What causes diaper rash?
- Friction between the skin and the wet diaper can cause diaper rash. This results in a red, shiny rash on the exposed areas.
- Irritants found in bowel movements or urine, or from the cleaning agents in diaper wipes can also cause diaper rash. This kind of bright red rash is typically not found in the folds of the skin.
- Candidal infections also known as fungal or yeast infections can cause diaper rash. This rash has a bright, beefy red appearance and is very common after the use of antibiotics. Candida is also known to cause thrush.
- Allergic reactions to diaper wipes, diapers, laundry detergent, soap, lotion, or the elastic in plastic pants can cause diaper rash.

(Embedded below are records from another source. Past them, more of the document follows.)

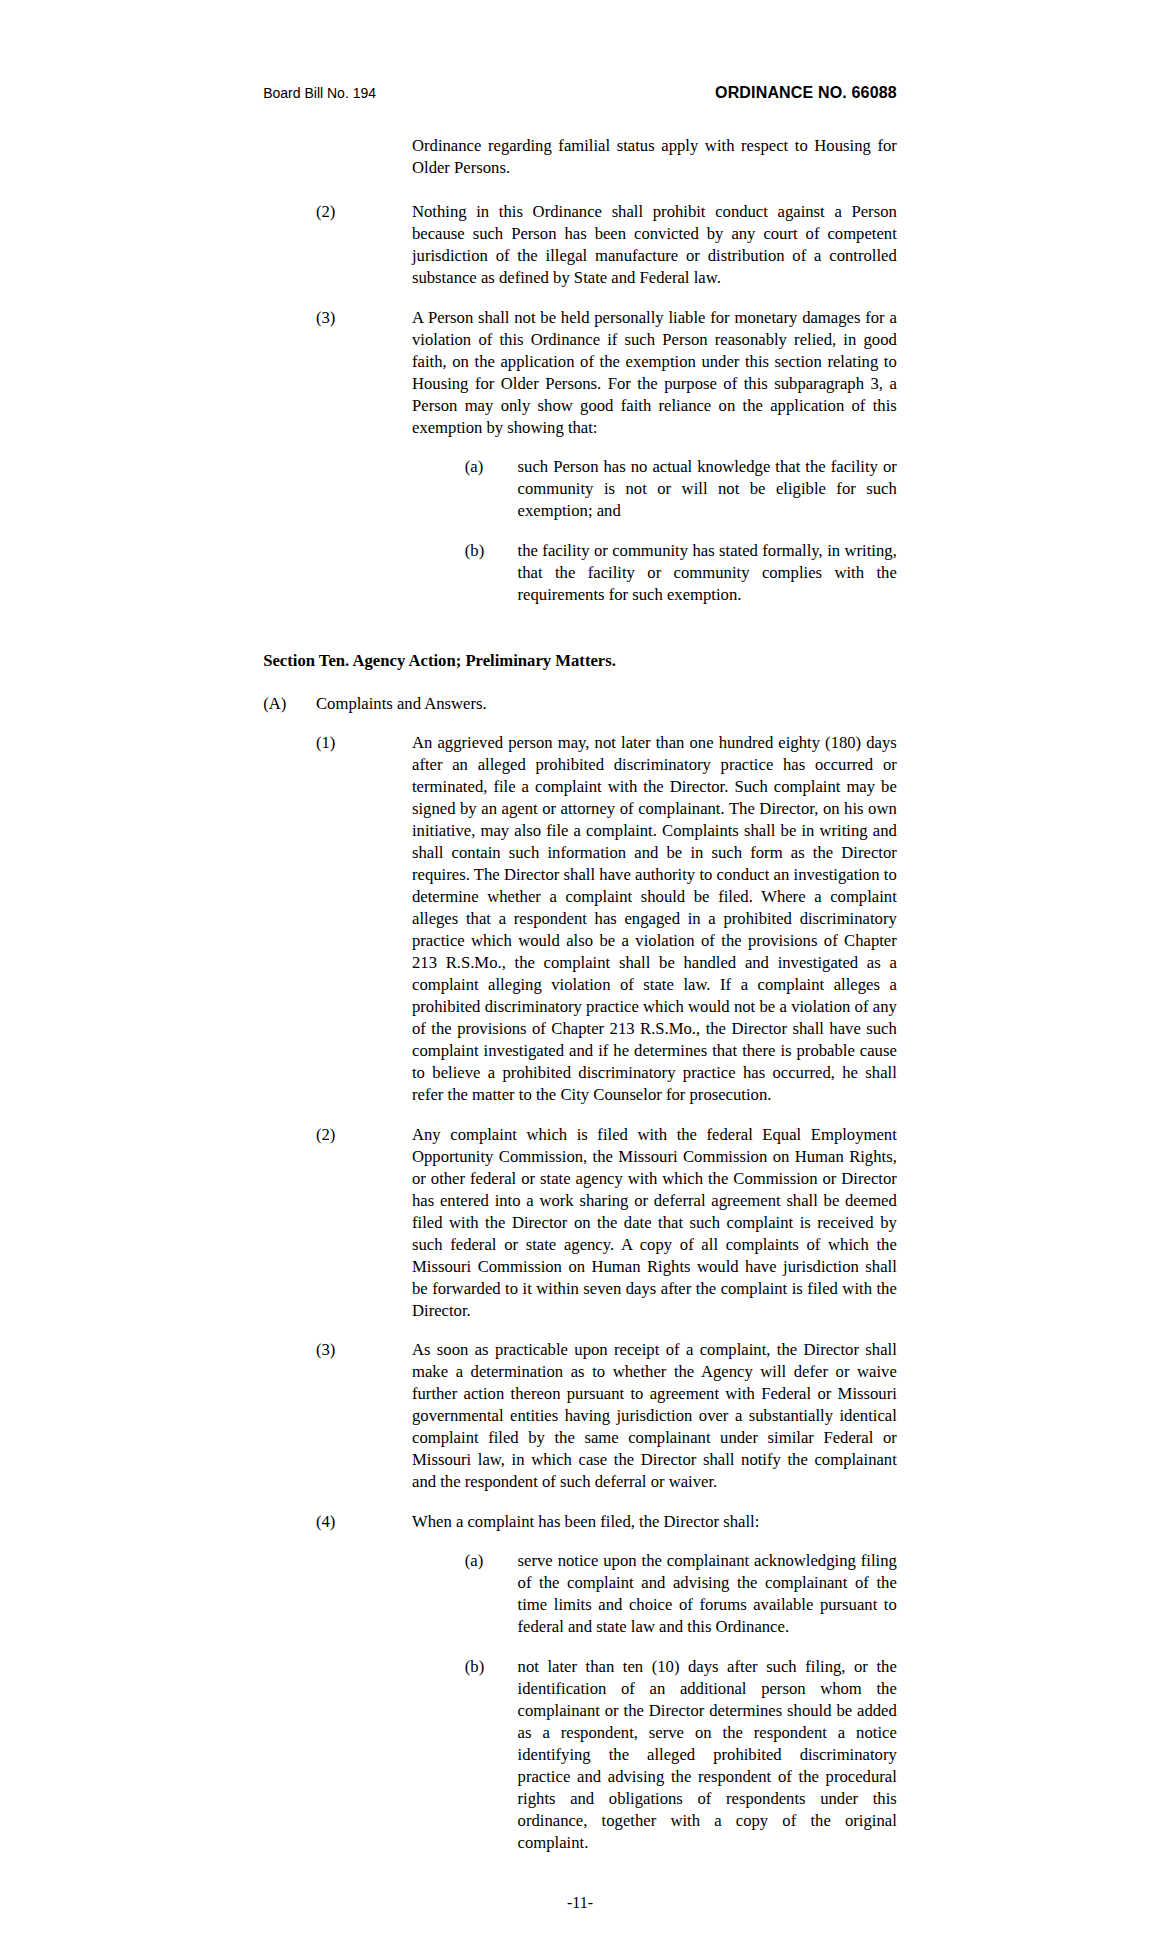Board Bill No. 194
ORDINANCE NO. 66088
Ordinance regarding familial status apply with respect to Housing for Older Persons.
(2)
Nothing in this Ordinance shall prohibit conduct against a Person because such Person has been convicted by any court of competent jurisdiction of the illegal manufacture or distribution of a controlled substance as defined by State and Federal law.
(3)
A Person shall not be held personally liable for monetary damages for a violation of this Ordinance if such Person reasonably relied, in good faith, on the application of the exemption under this section relating to Housing for Older Persons. For the purpose of this subparagraph 3, a Person may only show good faith reliance on the application of this exemption by showing that:
(a)
such Person has no actual knowledge that the facility or community is not or will not be eligible for such exemption; and
(b)
the facility or community has stated formally, in writing, that the facility or community complies with the requirements for such exemption.
Section Ten. Agency Action; Preliminary Matters.
(A)
Complaints and Answers.
(1)
An aggrieved person may, not later than one hundred eighty (180) days after an alleged prohibited discriminatory practice has occurred or terminated, file a complaint with the Director. Such complaint may be signed by an agent or attorney of complainant. The Director, on his own initiative, may also file a complaint. Complaints shall be in writing and shall contain such information and be in such form as the Director requires. The Director shall have authority to conduct an investigation to determine whether a complaint should be filed. Where a complaint alleges that a respondent has engaged in a prohibited discriminatory practice which would also be a violation of the provisions of Chapter 213 R.S.Mo., the complaint shall be handled and investigated as a complaint alleging violation of state law. If a complaint alleges a prohibited discriminatory practice which would not be a violation of any of the provisions of Chapter 213 R.S.Mo., the Director shall have such complaint investigated and if he determines that there is probable cause to believe a prohibited discriminatory practice has occurred, he shall refer the matter to the City Counselor for prosecution.
(2)
Any complaint which is filed with the federal Equal Employment Opportunity Commission, the Missouri Commission on Human Rights, or other federal or state agency with which the Commission or Director has entered into a work sharing or deferral agreement shall be deemed filed with the Director on the date that such complaint is received by such federal or state agency. A copy of all complaints of which the Missouri Commission on Human Rights would have jurisdiction shall be forwarded to it within seven days after the complaint is filed with the Director.
(3)
As soon as practicable upon receipt of a complaint, the Director shall make a determination as to whether the Agency will defer or waive further action thereon pursuant to agreement with Federal or Missouri governmental entities having jurisdiction over a substantially identical complaint filed by the same complainant under similar Federal or Missouri law, in which case the Director shall notify the complainant and the respondent of such deferral or waiver.
(4)
When a complaint has been filed, the Director shall:
(a)
serve notice upon the complainant acknowledging filing of the complaint and advising the complainant of the time limits and choice of forums available pursuant to federal and state law and this Ordinance.
(b)
not later than ten (10) days after such filing, or the identification of an additional person whom the complainant or the Director determines should be added as a respondent, serve on the respondent a notice identifying the alleged prohibited discriminatory practice and advising the respondent of the procedural rights and obligations of respondents under this ordinance, together with a copy of the original complaint.
-11-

What is the treatment for diaper rash?
- Apply the Desitin Original Paste onto the rash. Desitin has several versions make sure you get the original paste. It goes on like icing, will not dissolve or rub off, and works fast. Reapply ointment every diaper change.
- Change diapers often, especially after a BM.
- Give the area fresh air as much as possible.
- If the rash is reoccurring, try changing to a different brand of diaper.
When to Seek Medical Care?
Call your doctor if these conditions develop:
- The rash does not get better after treating it 4-7 days.
- The rash is getting worse or has spread to other parts of the body.
- The rash has puss like drainage or yellowish colored crusting. This is called impetigo and needs to be treated with antibiotics.
- The rash is reoccurring and you are not certain what may be causing the rashes.
- The child is having diarrhea and a rash lasting for more than 48 hours.
- Seborrhea is an oily, yellow looking rash that may also be seen in other areas of the body, such as the face, head, and neck.
- Should your child seem to be in severe pain, if you notice a rapid spread of the rash, accompanied with a fever, you should seek medical attention.